Q3. The six forces in an organization’s macroenvironment is cultural environment, political environment, economic environment, technological environment, demographic environment and natural environment. Demographic environment is based on the utility of demography, which is defined as the study of human population in terms of size, religion, occupation, age, sex and education. The changing age structure of the population is one of the factors that affect the macroenvironment.
People of different age have different wants and needs and will continue to change as their age varies. The increase in aging population because of low birth rates and higher life expectancy has change the demand for certain products in the market. For example, youths wants products that match their lifestyle of cool and adventurous like game consoles, skateboards and smartphones while those baby boomers typically in their 50s now wants products like vacation, massage chair and antique vase. Geographical shift in population is also one of the factors.
It can be categorized into movement between states, movement from rural to urban areas and movement from city to suburbs and back again. For example, the need for air-conditioning is more likely to be in demand in the Northern Territory, which is very hot than the demand in Sydney, which is cooling. A better-educated and more white-collar population has trigger the demand for formal attires such as a suit and corporate skirt. Next, an increasing of ethnic diversity in Malaysia has trigger the rising demand for wasabi and rice from the Japanese population that migrated to Malaysia.
Every group of people has their specific wants depending on their attitude, behavior and buying habits too. Q6. Consumer product is made up of convenience products, shopping products, specialty products and unsought products. Convenience products are consumer products and services that the customer usually buys frequently, immediately and with minimum comparison and buying effort. It can be relate to habitual buying behavior too when the purchase of a product is made without much consideration and it is cheap despite widely available.

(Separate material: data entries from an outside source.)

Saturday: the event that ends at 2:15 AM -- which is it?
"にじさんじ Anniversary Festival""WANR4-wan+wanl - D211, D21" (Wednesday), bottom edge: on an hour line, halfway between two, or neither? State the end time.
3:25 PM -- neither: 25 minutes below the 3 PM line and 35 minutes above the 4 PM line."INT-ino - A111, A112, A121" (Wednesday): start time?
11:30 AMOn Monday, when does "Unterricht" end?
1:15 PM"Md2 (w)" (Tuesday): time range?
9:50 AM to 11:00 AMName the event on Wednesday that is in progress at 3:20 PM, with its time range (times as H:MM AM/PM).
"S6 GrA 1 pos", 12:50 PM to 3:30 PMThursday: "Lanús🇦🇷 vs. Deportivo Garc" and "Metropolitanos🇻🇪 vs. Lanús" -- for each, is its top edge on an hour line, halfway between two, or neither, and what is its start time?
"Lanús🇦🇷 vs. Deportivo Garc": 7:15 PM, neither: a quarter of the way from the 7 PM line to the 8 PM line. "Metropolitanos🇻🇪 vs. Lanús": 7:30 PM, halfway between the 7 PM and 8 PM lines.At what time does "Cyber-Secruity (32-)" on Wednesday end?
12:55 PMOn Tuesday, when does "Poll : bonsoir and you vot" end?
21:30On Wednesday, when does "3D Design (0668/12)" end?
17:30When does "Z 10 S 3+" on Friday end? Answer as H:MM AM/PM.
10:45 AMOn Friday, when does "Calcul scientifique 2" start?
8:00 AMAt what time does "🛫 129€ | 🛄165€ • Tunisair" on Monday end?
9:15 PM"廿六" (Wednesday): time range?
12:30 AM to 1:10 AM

Examples are washing powder and broom. Shopping products are less frequently purchased consumer products and services that customers compare carefully on suitability, price, quality and style. Consumers spend considerable amount of time and effort to access information about the products. It is classified as in complex buying behavior. Examples are television and laptops. Specialty products are consumer products and services with unique characteristics or brand identification for which a significant group of buyers is willing to make a special purchase purpose.
It is classified under the buying behavior of complex buying behavior and dissonance reducing buying behavior. This kind of product is purchase without much comparison with other brands. Examples are a Gucci handbag and a luxury car. Unsought goods are consumer products and services that the consumers either doesn’t know about it or knows but do not consider buying it. These products need intensive marketing such as promotions and advertising. Examples are funeral services and life insurance.